In the account of living in fear of cancer below, list every preventative measure the writer says they get each year at the doctor.
[Excerpt to read]
After watching both my parents die of cancer at young ages it’s impossible not to live in fear. I sit here waiting for the day to come that I receive my very own diagnosis. Like it’s not a matter of if, but when.
It’s impossible not to live this way. After seeing everything I watched my parents go through. I just feel like I’m doomed.
And I just turned 40. I don’t feel 40. But knowing my mom only lived to be 54 scares the shit out of me now.
When my mom died, I remember thinking 54 is kind of old. What in the actual F*ck?
Now that I’m 40 and can remember my mom at 40, things have changed. A lot.
I’m completely obsessed with the number 54. In my head I have 14 years left. And I’m terrified.
So every year I go to the doctor and try to take as many preventative measures as possible. I get a pap test. I get a breast exam. I get blood tests. And I get a mammogram.
I don’t want to get cancer. I mean no one does. I don’t want my kids to have to watch me suffer. I want to be here for them.
[/Excerpt to read]
[Dataset excerpts]
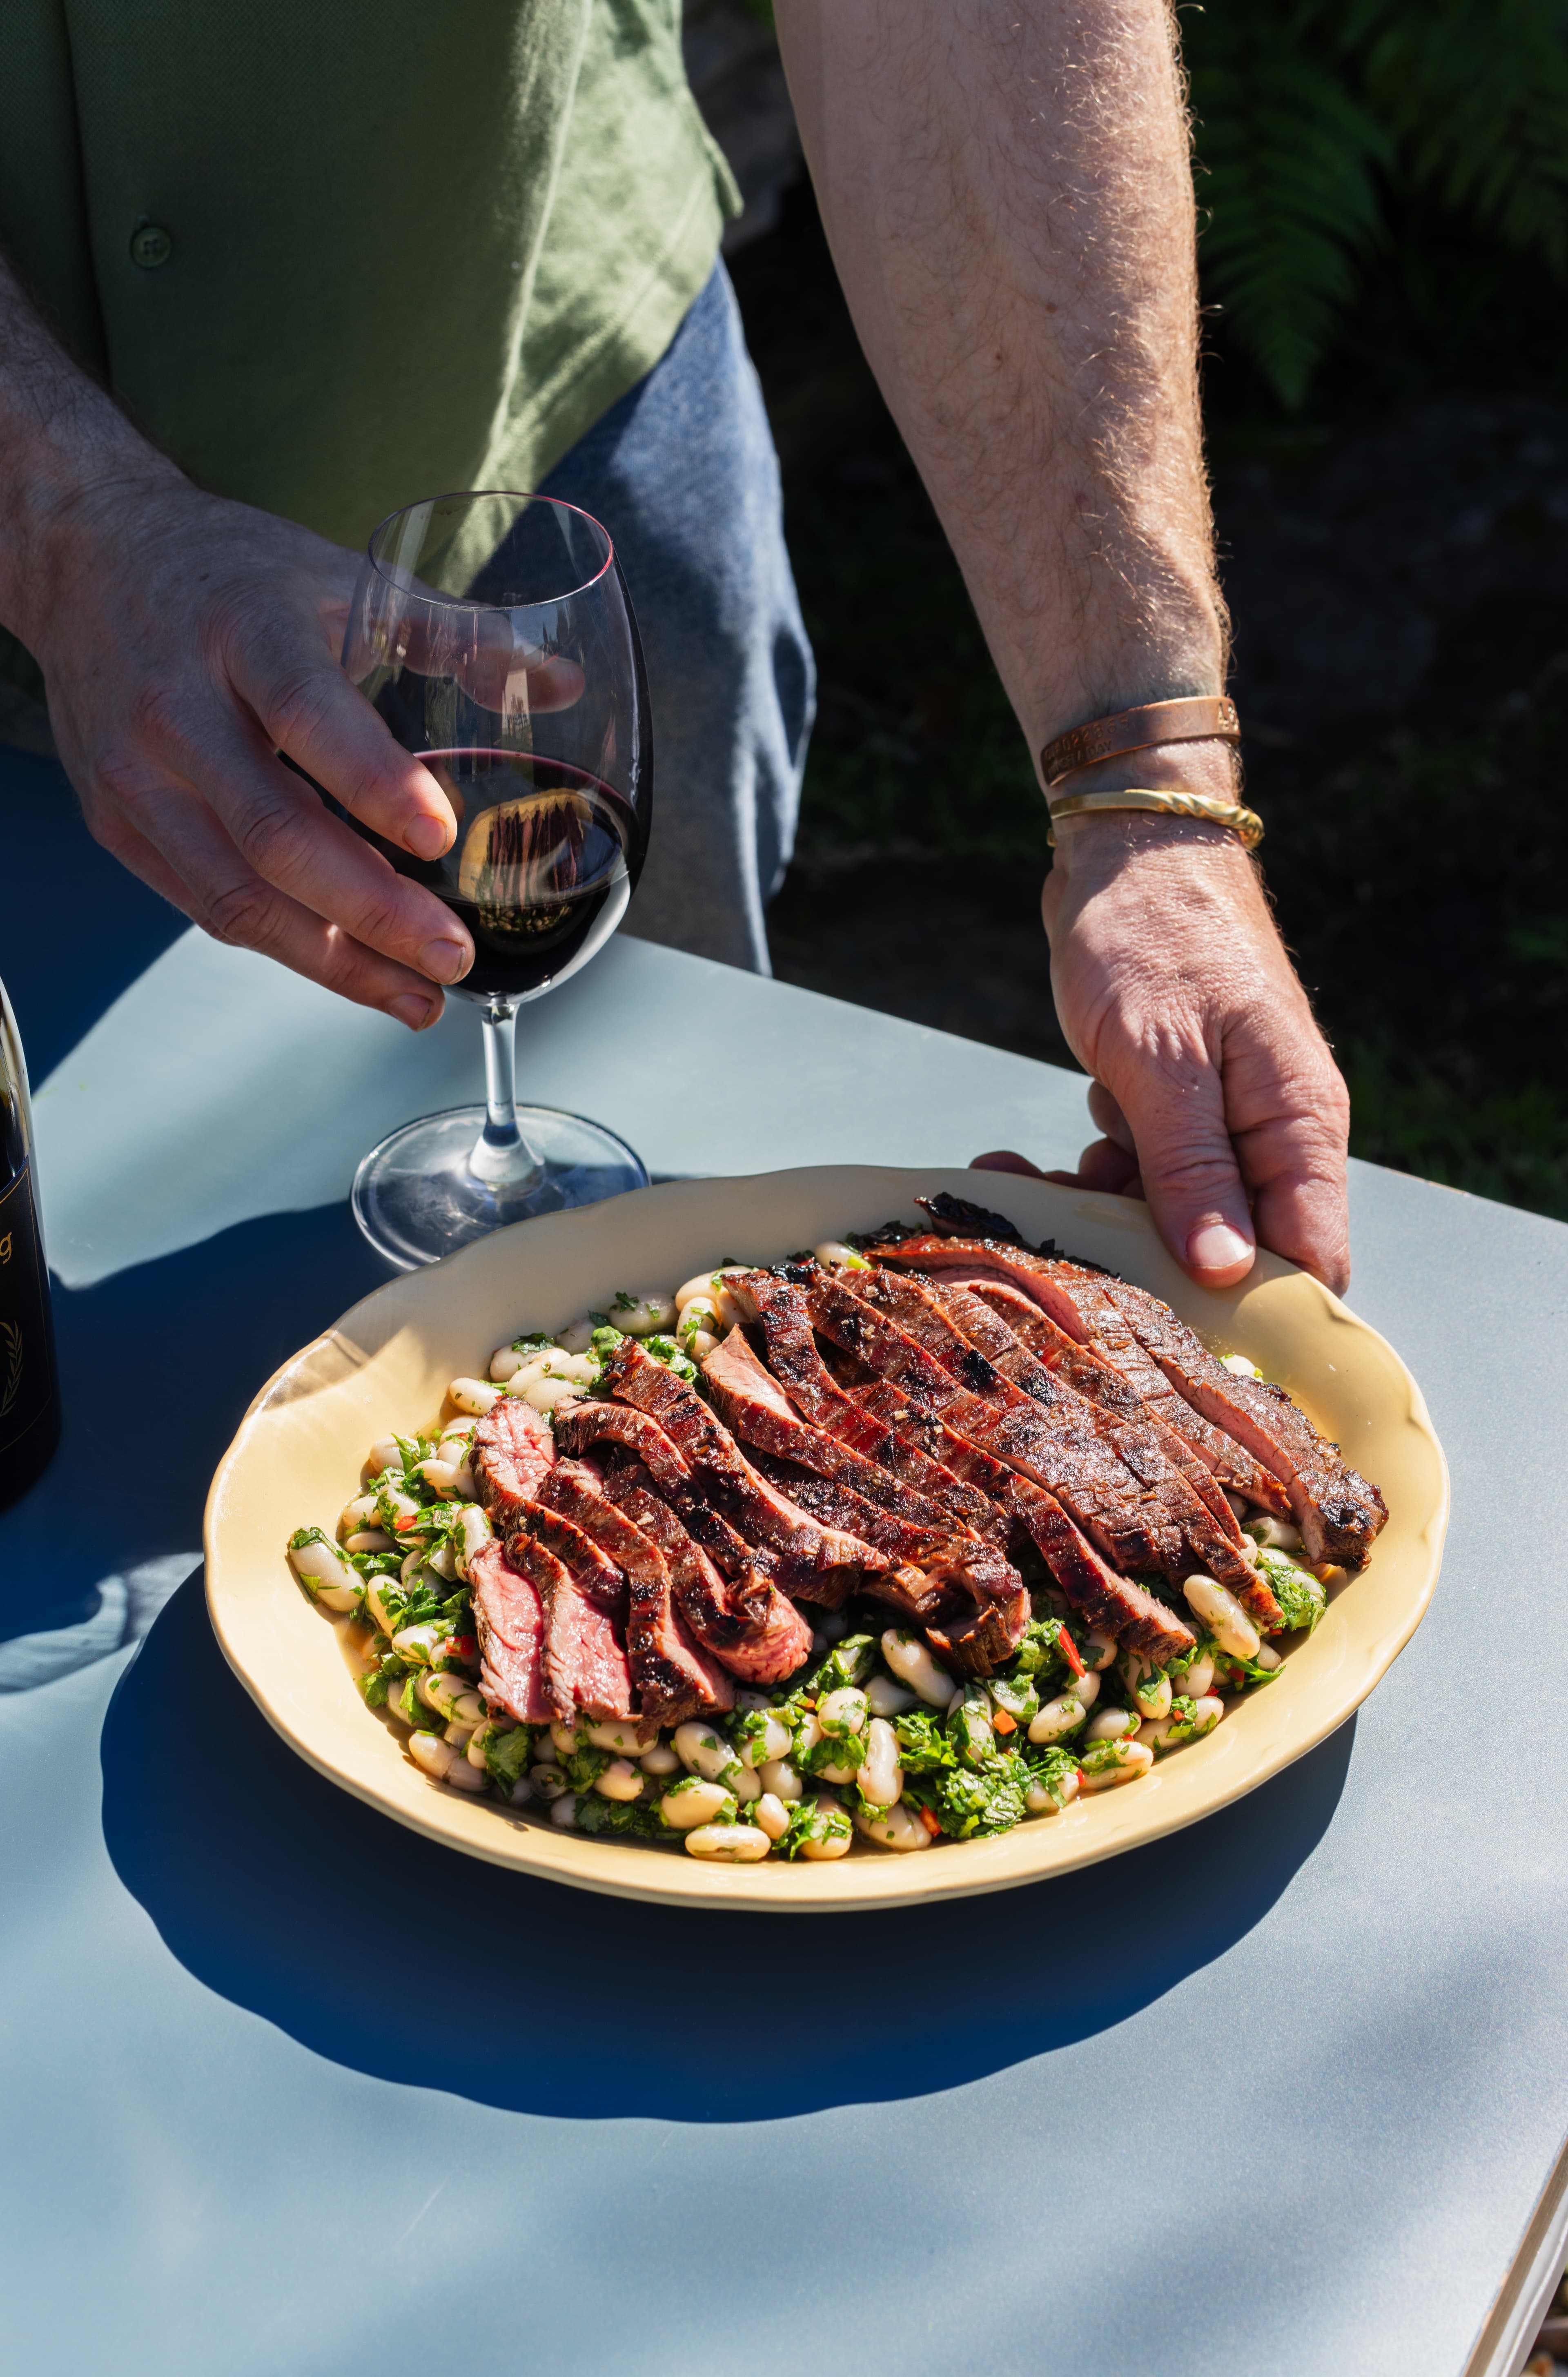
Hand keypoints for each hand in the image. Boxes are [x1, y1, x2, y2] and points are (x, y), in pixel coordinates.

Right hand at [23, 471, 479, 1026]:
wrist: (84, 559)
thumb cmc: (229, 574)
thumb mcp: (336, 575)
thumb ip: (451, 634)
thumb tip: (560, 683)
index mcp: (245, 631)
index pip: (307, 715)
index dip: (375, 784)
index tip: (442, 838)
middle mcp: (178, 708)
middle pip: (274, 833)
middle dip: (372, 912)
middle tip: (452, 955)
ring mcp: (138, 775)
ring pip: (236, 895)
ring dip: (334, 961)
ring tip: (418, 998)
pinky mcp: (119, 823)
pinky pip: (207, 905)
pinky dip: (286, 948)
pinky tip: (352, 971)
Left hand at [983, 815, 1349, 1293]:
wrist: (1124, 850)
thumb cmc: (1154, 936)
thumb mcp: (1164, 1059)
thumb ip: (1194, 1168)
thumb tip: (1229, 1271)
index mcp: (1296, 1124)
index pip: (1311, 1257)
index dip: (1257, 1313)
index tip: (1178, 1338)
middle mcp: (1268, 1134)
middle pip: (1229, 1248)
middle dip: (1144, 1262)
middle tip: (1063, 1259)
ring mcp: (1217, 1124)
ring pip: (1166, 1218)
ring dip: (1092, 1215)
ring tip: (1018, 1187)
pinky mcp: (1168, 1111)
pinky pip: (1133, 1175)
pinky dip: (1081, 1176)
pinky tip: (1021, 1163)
[/Dataset excerpts]
[Dataset excerpts]
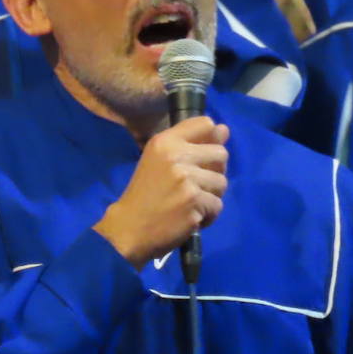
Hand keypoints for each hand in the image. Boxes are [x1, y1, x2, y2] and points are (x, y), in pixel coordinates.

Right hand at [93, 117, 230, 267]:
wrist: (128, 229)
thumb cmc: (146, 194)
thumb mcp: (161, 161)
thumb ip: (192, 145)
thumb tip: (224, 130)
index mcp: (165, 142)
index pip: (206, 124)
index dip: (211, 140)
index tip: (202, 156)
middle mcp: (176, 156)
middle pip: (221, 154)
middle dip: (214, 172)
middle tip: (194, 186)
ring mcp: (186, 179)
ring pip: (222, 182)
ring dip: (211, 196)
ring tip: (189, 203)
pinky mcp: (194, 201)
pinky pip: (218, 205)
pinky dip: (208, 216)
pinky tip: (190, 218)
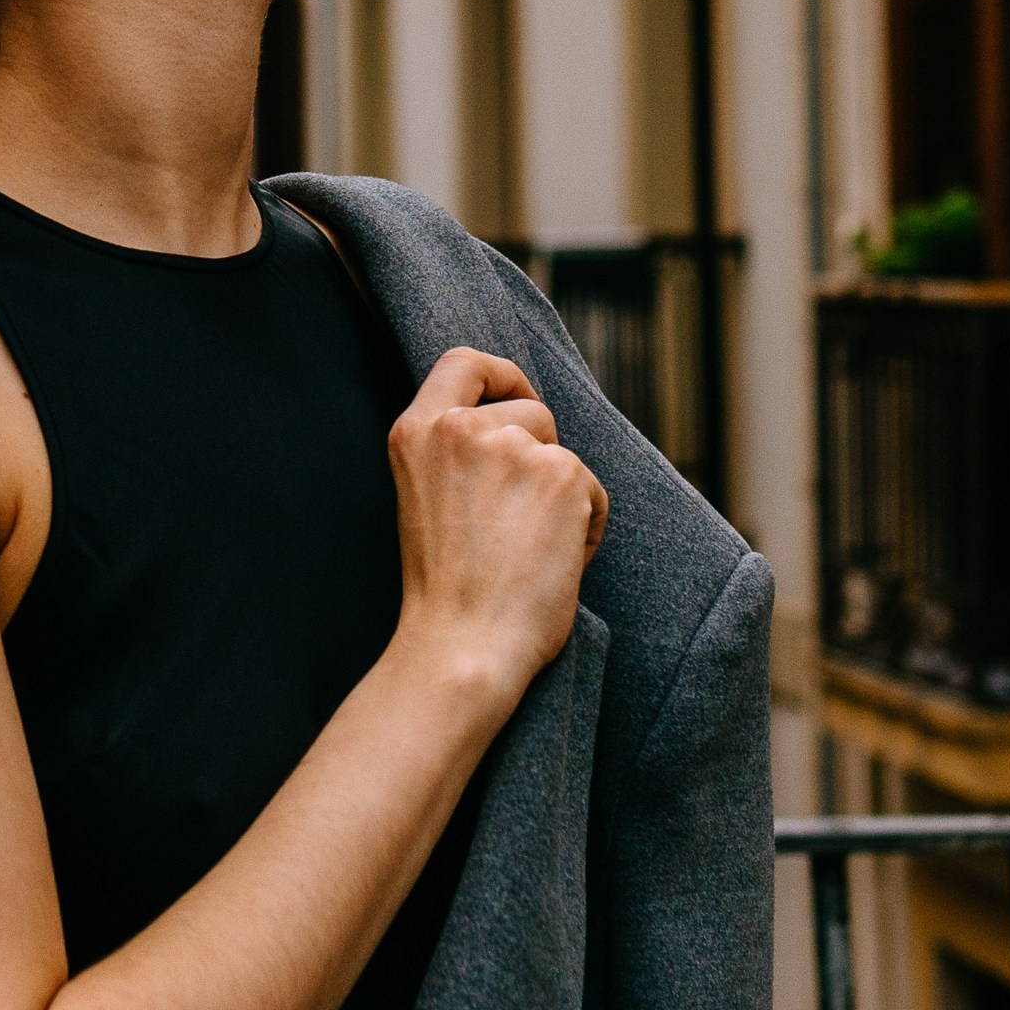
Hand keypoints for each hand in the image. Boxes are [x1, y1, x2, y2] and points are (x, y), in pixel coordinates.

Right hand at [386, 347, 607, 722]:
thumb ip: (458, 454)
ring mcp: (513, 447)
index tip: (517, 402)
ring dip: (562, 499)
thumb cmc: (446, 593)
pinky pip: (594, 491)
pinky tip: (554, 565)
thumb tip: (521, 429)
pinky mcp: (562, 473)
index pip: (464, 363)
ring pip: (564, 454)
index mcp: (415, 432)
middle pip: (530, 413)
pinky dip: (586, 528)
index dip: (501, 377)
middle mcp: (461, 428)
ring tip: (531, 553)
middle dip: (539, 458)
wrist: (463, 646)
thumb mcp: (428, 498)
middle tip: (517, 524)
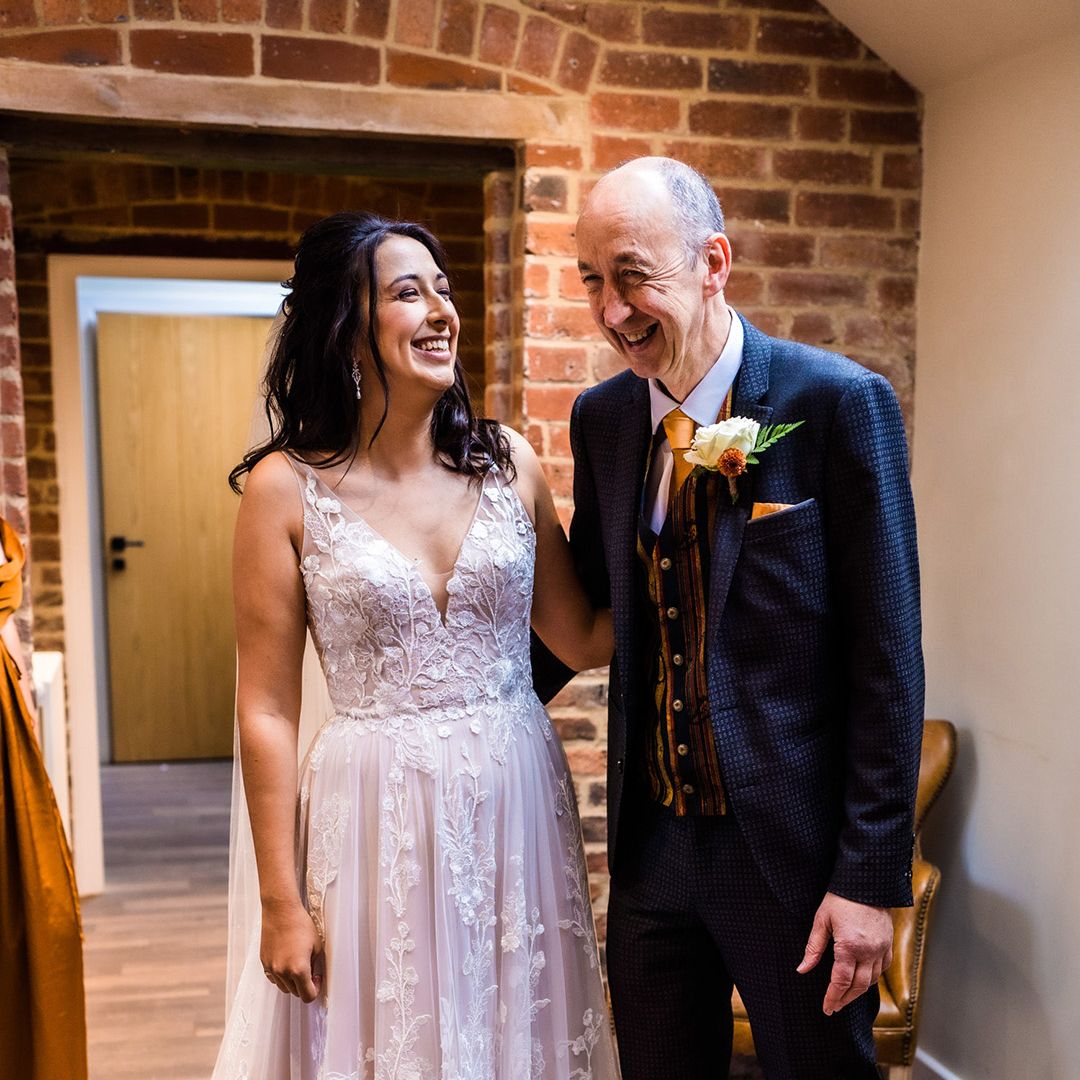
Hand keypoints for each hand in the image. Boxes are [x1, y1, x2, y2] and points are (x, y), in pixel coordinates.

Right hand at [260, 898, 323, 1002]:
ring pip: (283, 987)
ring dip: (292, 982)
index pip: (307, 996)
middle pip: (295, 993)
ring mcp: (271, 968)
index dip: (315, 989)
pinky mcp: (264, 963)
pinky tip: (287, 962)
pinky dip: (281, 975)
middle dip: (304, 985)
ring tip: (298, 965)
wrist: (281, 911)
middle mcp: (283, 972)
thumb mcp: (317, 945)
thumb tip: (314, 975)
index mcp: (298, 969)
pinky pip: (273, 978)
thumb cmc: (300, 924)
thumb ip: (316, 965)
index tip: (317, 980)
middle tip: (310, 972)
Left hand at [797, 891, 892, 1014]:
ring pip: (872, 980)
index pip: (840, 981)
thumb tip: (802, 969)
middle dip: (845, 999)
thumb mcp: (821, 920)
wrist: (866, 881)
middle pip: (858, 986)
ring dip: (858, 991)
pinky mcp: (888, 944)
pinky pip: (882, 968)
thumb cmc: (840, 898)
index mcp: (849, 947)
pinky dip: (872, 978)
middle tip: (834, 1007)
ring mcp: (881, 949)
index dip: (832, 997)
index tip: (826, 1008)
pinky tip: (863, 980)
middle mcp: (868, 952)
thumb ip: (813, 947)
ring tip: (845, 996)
[/Dataset excerpts]
## Completed exercise
- Pap test
- Breast exam
- Blood tests
- Mammogram